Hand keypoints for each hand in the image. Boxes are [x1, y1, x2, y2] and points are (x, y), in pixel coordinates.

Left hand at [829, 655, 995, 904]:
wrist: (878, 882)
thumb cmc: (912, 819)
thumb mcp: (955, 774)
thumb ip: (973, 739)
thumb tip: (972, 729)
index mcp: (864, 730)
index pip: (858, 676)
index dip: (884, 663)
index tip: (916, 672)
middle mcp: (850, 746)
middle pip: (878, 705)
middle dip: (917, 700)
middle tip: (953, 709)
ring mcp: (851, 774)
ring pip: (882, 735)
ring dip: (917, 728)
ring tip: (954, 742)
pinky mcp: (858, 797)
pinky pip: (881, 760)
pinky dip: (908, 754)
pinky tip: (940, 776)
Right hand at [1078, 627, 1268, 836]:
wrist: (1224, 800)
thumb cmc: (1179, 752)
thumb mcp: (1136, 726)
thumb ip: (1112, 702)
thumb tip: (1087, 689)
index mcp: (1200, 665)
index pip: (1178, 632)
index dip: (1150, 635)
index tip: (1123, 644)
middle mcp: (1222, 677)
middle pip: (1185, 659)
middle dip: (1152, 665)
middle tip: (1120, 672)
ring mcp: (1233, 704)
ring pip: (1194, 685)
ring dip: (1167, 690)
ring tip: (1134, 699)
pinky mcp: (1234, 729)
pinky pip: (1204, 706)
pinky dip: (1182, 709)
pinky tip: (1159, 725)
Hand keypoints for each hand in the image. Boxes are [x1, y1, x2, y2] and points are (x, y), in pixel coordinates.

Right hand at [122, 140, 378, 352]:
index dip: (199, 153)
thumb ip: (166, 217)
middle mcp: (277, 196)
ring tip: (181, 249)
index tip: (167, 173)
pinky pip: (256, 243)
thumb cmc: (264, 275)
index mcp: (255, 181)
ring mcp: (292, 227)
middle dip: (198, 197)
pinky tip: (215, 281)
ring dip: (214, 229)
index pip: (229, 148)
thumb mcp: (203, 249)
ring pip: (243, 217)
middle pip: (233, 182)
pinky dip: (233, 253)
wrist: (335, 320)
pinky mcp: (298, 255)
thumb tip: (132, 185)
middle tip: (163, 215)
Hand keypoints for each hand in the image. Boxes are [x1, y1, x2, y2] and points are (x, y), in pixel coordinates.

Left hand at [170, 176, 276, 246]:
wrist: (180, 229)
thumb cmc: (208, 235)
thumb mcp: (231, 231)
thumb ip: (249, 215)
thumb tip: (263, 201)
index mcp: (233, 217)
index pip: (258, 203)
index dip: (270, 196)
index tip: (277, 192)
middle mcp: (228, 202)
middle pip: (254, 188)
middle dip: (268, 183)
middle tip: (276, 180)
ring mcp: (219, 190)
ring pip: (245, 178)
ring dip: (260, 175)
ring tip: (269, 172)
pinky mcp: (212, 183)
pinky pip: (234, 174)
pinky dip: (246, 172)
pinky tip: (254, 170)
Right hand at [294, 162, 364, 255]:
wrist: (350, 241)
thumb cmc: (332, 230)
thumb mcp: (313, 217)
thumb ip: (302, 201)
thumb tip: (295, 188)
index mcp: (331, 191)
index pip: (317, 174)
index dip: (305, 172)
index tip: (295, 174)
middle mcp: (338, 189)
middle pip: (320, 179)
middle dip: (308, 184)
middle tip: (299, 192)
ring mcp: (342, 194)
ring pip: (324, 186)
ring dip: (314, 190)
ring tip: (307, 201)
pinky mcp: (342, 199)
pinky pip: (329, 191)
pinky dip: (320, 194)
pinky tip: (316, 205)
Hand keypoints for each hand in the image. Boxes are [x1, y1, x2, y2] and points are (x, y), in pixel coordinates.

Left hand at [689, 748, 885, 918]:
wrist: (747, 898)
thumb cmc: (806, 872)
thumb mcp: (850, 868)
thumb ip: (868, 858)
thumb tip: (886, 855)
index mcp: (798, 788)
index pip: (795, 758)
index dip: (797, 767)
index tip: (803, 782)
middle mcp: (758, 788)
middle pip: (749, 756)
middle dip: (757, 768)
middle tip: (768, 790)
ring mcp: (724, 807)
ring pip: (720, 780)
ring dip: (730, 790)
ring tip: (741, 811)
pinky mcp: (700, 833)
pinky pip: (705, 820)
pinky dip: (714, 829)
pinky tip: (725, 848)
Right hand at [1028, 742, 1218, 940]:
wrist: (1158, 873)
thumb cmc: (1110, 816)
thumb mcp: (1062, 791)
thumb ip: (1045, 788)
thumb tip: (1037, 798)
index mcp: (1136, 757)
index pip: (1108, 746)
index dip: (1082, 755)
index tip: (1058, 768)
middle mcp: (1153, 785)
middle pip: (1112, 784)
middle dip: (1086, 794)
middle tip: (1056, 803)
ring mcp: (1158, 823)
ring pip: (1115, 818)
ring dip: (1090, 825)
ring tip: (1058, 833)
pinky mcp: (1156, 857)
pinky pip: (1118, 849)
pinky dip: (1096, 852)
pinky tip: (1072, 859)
━━━━━━━━━━━━━━━━━━━━━━━━━━━━━━
> **Problem details**:
Quote every line from the beginning of the entries up to and including the line that contains "index dip: (199, 153)".

> **Finished task**:
Hand keypoints for each hand in the image. Boxes are [x1, y1, x2, y2] and points are (x, y), in pixel coordinates.

Left hand at [829, 655, 995, 904]:
wrist: (878, 882)
thumb cmc: (912, 819)
thumb mcp: (955, 774)
thumb ip: (973, 739)
thumb tip: (972, 729)
index mcp: (864, 730)
index pip: (858, 676)
index dip: (884, 663)
index tip: (916, 672)
middle mcp: (850, 746)
middle pip: (878, 705)
middle dip: (917, 700)
middle tip: (953, 709)
ring mcp: (851, 774)
ring pip: (882, 735)
ring dip: (917, 728)
ring tip: (954, 742)
pinky mcp: (858, 797)
pinky pip: (881, 760)
pinky dip: (908, 754)
pinky tip: (940, 776)
Right hand at [1078, 627, 1268, 836]:
wrist: (1224, 800)
thumb cmc: (1179, 752)
thumb mcp: (1136, 726)
thumb ip: (1112, 702)
thumb tip: (1087, 689)
index mcp: (1200, 665)
index pip: (1178, 632)
index dip: (1150, 635)
index tip: (1123, 644)
middle mcp: (1222, 677)
middle pip: (1185, 659)
middle dip: (1152, 665)
middle tip: (1120, 672)
ring mcp: (1233, 704)
ring pip: (1194, 685)
ring dip: (1167, 690)
ring tip: (1134, 699)
pinky mcp: (1234, 729)
pinky pip: (1204, 706)
pinky dip: (1182, 709)
pinky tip: (1159, 725)
Hand keypoints for each hand in the image. Boxes are [x1, y1, x2, y2] and points are (x, y), in pixel coordinates.

Right hand at [122, 140, 378, 352]:
index dip: (199, 153)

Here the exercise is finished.